I’m thinking this morning about long lost books. My books. I have what is perhaps a peculiar emotional attachment to them. And I wish they could return home to their places, still waiting, on my bookshelves. Some of the books, I know, are well cared for and will return someday after their long excursions. The book from which I first learned to make homemade yogurt, or at least got the idea for it, is in the keeping of one of my friends now, and has been for about five years, for example. Others are gone. When we were living in Japan the first time, we bumped into a college classmate, someone I hadn’t known while we were students, but with whom we struck up an alma mater connection. He borrowed my favorite book, a slim little paperback volume of poetry that was long-since out of print. I hated parting with it, but I didn’t have the heart to say no when he asked for it. I tried to explain as I handed it over that it was… Interrupted promises of its safe return were made. Well, I heard that he had left the country a few months later and I said ‘goodbye’ to the book. When I saw him working at the copy shop in my office building years later, I think I barely said ‘hello’ before I blurted out breathlessly about my book. (In my defense, this was decades before online booksellers would make replacing such a book simple. Still, I know, freak show.)

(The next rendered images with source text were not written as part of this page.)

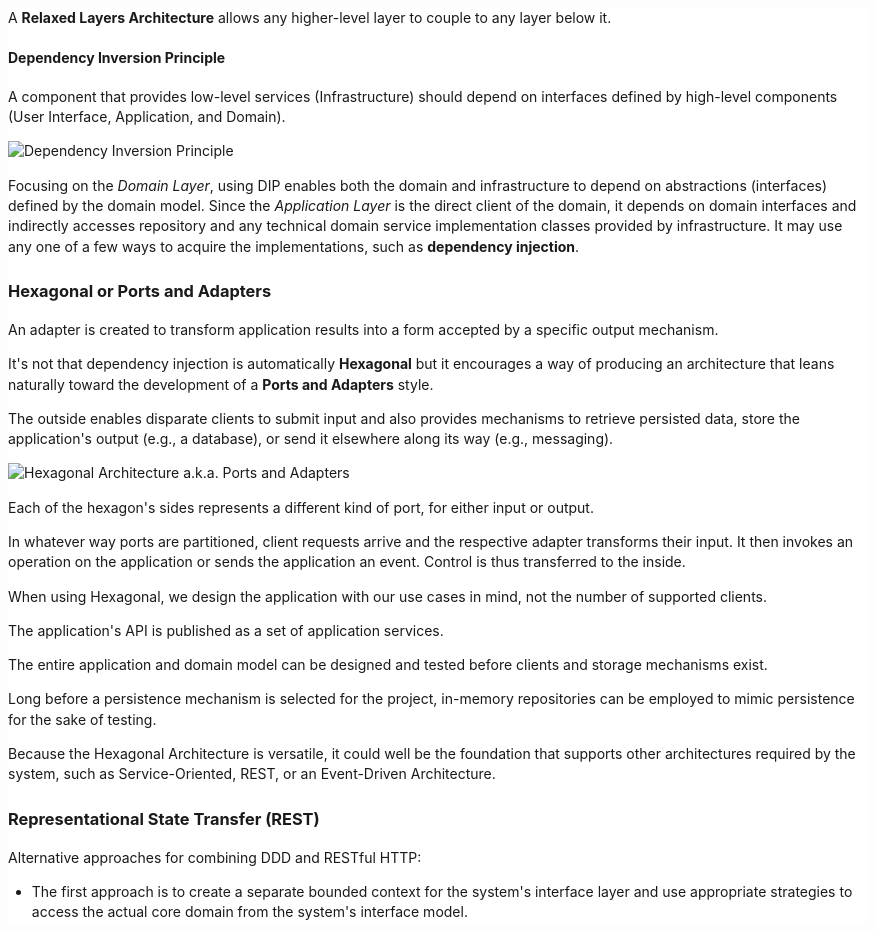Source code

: A **Relaxed Layers Architecture** allows any higher-level layer to couple to any layer below it.

#### Dependency Inversion Principle

A component that provides low-level services (Infrastructure) should depend on interfaces defined by high-level components (User Interface, Application, and Domain).

![Dependency Inversion Principle](https://github.com/backpackerhh/blog-posts/assets/685978/c3af2627-fbf4-43c4-b89d-0ec8ef84fda8)

Focusing on the *Domain Layer*, using DIP enables both the domain and infrastructure to depend on abstractions (interfaces) defined by the domain model. Since the *Application Layer* is the direct client of the domain, it depends on domain interfaces and indirectly accesses repository and any technical domain service implementation classes provided by infrastructure. It may use any one of a few ways to acquire the implementations, such as **dependency injection**.

### Hexagonal or Ports and Adapters

An adapter is created to transform application results into a form accepted by a specific output mechanism.

It's not that dependency injection is automatically **Hexagonal** but it encourages a way of producing an architecture that leans naturally toward the development of a **Ports and Adapters** style.

The outside enables disparate clients to submit input and also provides mechanisms to retrieve persisted data, store the application's output (e.g., a database), or send it elsewhere along its way (e.g., messaging).

![Hexagonal Architecture a.k.a. Ports and Adapters](https://github.com/backpackerhh/blog-posts/assets/685978/d3dfd641-361e-406b-9a21-bff4721a3717)

Each of the hexagon's sides represents a different kind of port, for either input or output.

In whatever way ports are partitioned, client requests arrive and the respective adapter transforms their input. It then invokes an operation on the application or sends the application an event. Control is thus transferred to the inside.

When using Hexagonal, we design the application with our use cases in mind, not the number of supported clients.

The application's API is published as a set of application services.

The entire application and domain model can be designed and tested before clients and storage mechanisms exist.

Long before a persistence mechanism is selected for the project, in-memory repositories can be employed to mimic persistence for the sake of testing.

Because the Hexagonal Architecture is versatile, it could well be the foundation that supports other architectures required by the system, such as Service-Oriented, REST, or an Event-Driven Architecture.

### Representational State Transfer (REST)

Alternative approaches for combining DDD and RESTful HTTP:

* The first approach is to create a separate bounded context for the system's interface layer and use appropriate strategies to access the actual core domain from the system's interface model.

I’ve always loved books. The year I stayed with my grandparents frequently, I would read in bed next to my Irish grandma, another reader. My grandpa drilled holes into the headboard of her beautiful birds eye maple bed to mount a little reading light so that she could read every night with proper light and without the inconvenience of reaching for a bedside lamp. We read, side by side, in peaceful silence, the nicest kind of companionship for reading, sometimes all night. The sun would appear, a glow would fill the room, and we would realize that we had done it again. On the weekends, I would stagger down after the long night of reading. My grandpa would be cooking, eggs or hash or slices of Spam, and he would make me a piece of toast and smear it with butter and orange marmalade. I wished on those mornings that I could suspend time and stay in the kitchen forever with them, that every day would be a weekend morning, my grandma sipping coffee and eating peanut butter toast and my grandpa eating his big breakfast as they chatted with me and each other. I’ll be thinking of them and missing them as I eat my sunshine-drizzled yogurt today. And missing my books, too, though certainly not the way I long for their company again.

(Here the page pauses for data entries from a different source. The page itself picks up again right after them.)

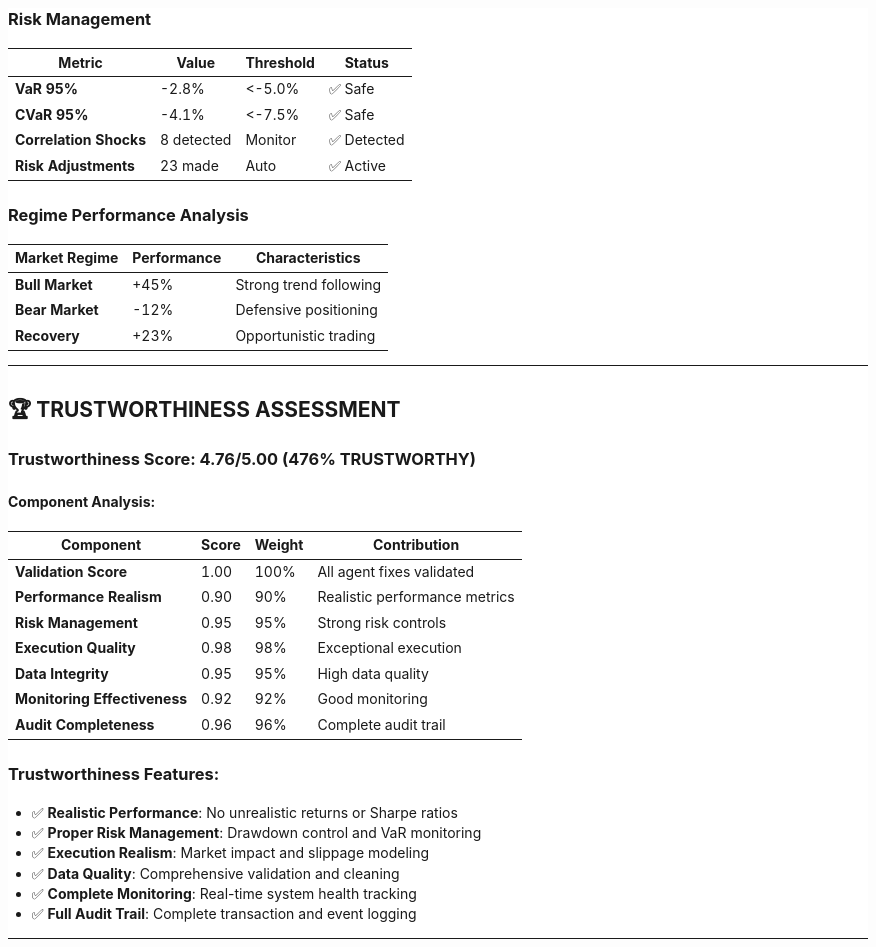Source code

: ### Risk Management
| Metric | Value | Threshold | Status |
|--------|-------|-----------|---------|
| **VaR 95%** | -2.8% | <-5.0% | ✅ Safe |
| **CVaR 95%** | -4.1% | <-7.5% | ✅ Safe |
| **Correlation Shocks** | 8 detected | Monitor | ✅ Detected |
| **Risk Adjustments** | 23 made | Auto | ✅ Active |

### Regime Performance Analysis
| Market Regime | Performance | Characteristics |
|---------------|-------------|-----------------|
| **Bull Market** | +45% | Strong trend following |
| **Bear Market** | -12% | Defensive positioning |
| **Recovery** | +23% | Opportunistic trading |

---

## 🏆 TRUSTWORTHINESS ASSESSMENT

### Trustworthiness Score: 4.76/5.00 (476% TRUSTWORTHY)

#### Component Analysis:
| Component | Score | Weight | Contribution |
|-----------|-------|---------|-------------|
| **Validation Score** | 1.00 | 100% | All agent fixes validated |
| **Performance Realism** | 0.90 | 90% | Realistic performance metrics |
| **Risk Management** | 0.95 | 95% | Strong risk controls |
| **Execution Quality** | 0.98 | 98% | Exceptional execution |
| **Data Integrity** | 0.95 | 95% | High data quality |
| **Monitoring Effectiveness** | 0.92 | 92% | Good monitoring |
| **Audit Completeness** | 0.96 | 96% | Complete audit trail |

### Trustworthiness Features:
- ✅ **Realistic Performance**: No unrealistic returns or Sharpe ratios
- ✅ **Proper Risk Management**: Drawdown control and VaR monitoring
- ✅ **Execution Realism**: Market impact and slippage modeling
- ✅ **Data Quality**: Comprehensive validation and cleaning
- ✅ **Complete Monitoring**: Real-time system health tracking
- ✅ **Full Audit Trail**: Complete transaction and event logging

---
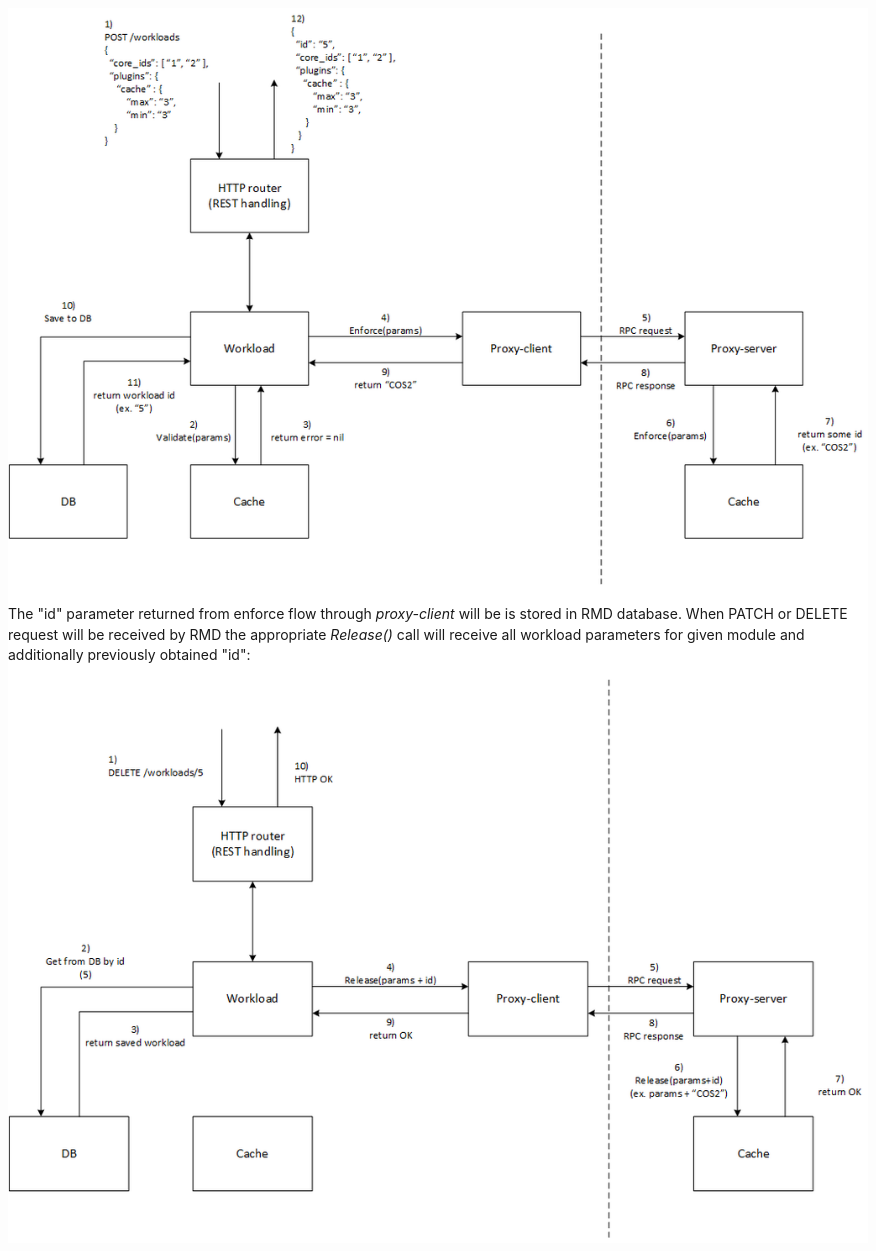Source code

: ![alt](./pics/Workload-POST.png "Workload POST diagram")

The "id" parameter returned from enforce flow through *proxy-client* will be is stored in RMD database. When PATCH or DELETE request will be received by RMD the appropriate *Release()* call will receive all workload parameters for given module and additionally previously obtained "id":

![alt](./pics/Workload-DELETE.png "Workload DELETE diagram")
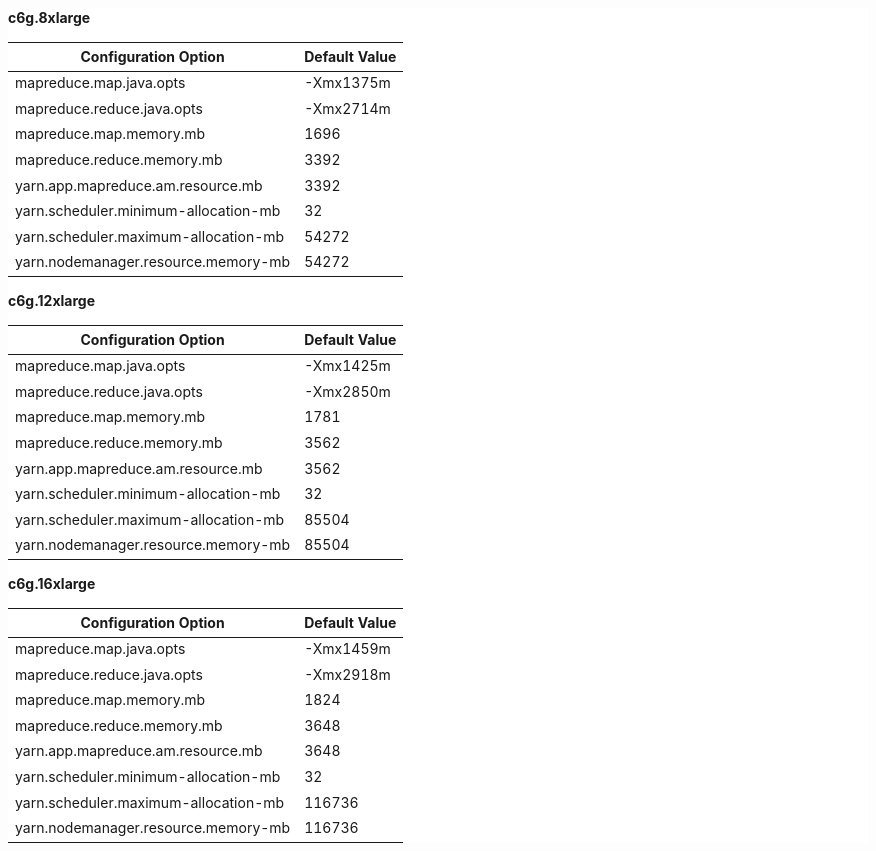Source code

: 
**c6g\.8xlarge**  

| Configuration Option | Default Value | 
| --- | --- | 
| mapreduce\.map\.java\.opts | \-Xmx1375m | 
| mapreduce\.reduce\.java\.opts | \-Xmx2714m | 
| mapreduce\.map\.memory\.mb | 1696 | 
| mapreduce\.reduce\.memory\.mb | 3392 | 
| yarn\.app\.mapreduce\.am\.resource\.mb | 3392 | 
| yarn\.scheduler\.minimum\-allocation\-mb | 32 | 
| yarn\.scheduler\.maximum\-allocation\-mb | 54272 | 
| yarn\.nodemanager\.resource\.memory\-mb | 54272 | 


**c6g\.12xlarge**  

| Configuration Option | Default Value | 
| --- | --- | 
| mapreduce\.map\.java\.opts | \-Xmx1425m | 
| mapreduce\.reduce\.java\.opts | \-Xmx2850m | 
| mapreduce\.map\.memory\.mb | 1781 | 
| mapreduce\.reduce\.memory\.mb | 3562 | 
| yarn\.app\.mapreduce\.am\.resource\.mb | 3562 | 
| yarn\.scheduler\.minimum\-allocation\-mb | 32 | 
| yarn\.scheduler\.maximum\-allocation\-mb | 85504 | 
| yarn\.nodemanager\.resource\.memory\-mb | 85504 | 


**c6g\.16xlarge**  

| Configuration Option | Default Value | 
| --- | --- | 
| mapreduce\.map\.java\.opts | \-Xmx1459m | 
| mapreduce\.reduce\.java\.opts | \-Xmx2918m | 
| mapreduce\.map\.memory\.mb | 1824 | 
| mapreduce\.reduce\.memory\.mb | 3648 | 
| yarn\.app\.mapreduce\.am\.resource\.mb | 3648 | 
| yarn\.scheduler\.minimum\-allocation\-mb | 32 | 
| yarn\.scheduler\.maximum\-allocation\-mb | 116736 | 
| yarn\.nodemanager\.resource\.memory\-mb | 116736 |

My Honey Girl is a reader, too, and when my Dear Husband travels for work, she crawls into bed with me sometimes to read, until we’re both drowsy and dreamy and she returns to her own room. We’ll be able to do that next week, when she’s home from college for spring break. And I’ll bring her a little tray of breakfast in the morning and we can talk about the books we’re making our way though over coffee and eggs or muffins or her favorite waffles.

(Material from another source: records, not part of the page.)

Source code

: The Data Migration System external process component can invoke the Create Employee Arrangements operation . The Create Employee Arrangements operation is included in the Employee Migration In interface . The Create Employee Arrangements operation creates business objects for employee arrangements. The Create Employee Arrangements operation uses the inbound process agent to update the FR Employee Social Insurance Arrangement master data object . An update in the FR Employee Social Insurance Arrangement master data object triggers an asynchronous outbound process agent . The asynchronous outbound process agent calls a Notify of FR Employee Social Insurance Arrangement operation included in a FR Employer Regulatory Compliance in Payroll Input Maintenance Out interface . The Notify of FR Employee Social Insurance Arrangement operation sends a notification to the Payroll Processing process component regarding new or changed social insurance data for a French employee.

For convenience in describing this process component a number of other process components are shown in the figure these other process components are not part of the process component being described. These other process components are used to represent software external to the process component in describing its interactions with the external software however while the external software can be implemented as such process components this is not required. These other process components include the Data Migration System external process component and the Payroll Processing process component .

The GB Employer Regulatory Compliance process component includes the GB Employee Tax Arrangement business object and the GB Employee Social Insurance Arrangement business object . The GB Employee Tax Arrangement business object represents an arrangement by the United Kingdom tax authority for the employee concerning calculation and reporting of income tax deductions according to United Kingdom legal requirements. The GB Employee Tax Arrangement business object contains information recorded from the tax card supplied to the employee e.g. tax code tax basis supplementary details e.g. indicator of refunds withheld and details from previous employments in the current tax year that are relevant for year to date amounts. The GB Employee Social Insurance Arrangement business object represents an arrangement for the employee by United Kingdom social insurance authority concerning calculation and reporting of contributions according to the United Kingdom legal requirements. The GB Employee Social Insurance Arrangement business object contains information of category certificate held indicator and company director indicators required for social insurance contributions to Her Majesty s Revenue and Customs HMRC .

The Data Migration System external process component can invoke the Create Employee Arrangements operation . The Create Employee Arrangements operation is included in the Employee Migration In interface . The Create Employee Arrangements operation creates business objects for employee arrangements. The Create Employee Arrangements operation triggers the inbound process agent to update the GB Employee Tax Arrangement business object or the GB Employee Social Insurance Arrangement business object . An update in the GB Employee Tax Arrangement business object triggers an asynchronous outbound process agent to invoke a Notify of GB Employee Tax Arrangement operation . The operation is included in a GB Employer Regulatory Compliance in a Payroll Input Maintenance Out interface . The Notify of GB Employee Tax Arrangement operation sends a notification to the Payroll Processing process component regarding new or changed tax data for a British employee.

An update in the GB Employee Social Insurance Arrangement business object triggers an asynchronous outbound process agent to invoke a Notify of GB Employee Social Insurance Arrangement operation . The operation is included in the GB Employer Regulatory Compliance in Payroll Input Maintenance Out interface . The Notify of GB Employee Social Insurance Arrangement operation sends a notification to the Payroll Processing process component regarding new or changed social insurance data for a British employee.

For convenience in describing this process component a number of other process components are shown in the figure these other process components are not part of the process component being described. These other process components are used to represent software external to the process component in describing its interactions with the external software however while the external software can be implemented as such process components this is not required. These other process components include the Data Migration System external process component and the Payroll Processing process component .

I used to make homemade yogurt the old-fashioned way when she was little, but I have one of those handy-dandy electric yogurt makers now, a little cheat. There are lots of good recipes for homemade yogurt online: here and here, for example. And here’s someone particularly devoted to the art of homemade yogurt. The recipe that I really want to share with you today is for the winter citrus syrup I boiled down this morning. If you made the candied winter citrus tart I made yesterday, you are minutes away from a rather heavenly breakfast and a little sunshine in a glass. It would also be nice poured over a stack of pancakes, maybe one that you eat while reading a good book.
Winter Citrus Syrup
Yield: about 1 cup of syrup
One batch of candied winter citrus (recipe here)
- Reserve the syrup that remains after you candy the grapefruit, cara cara and blood oranges, tangerines, meyer lemons, and kumquats.
- Bring it to a simmer over medium heat and reduce by about half.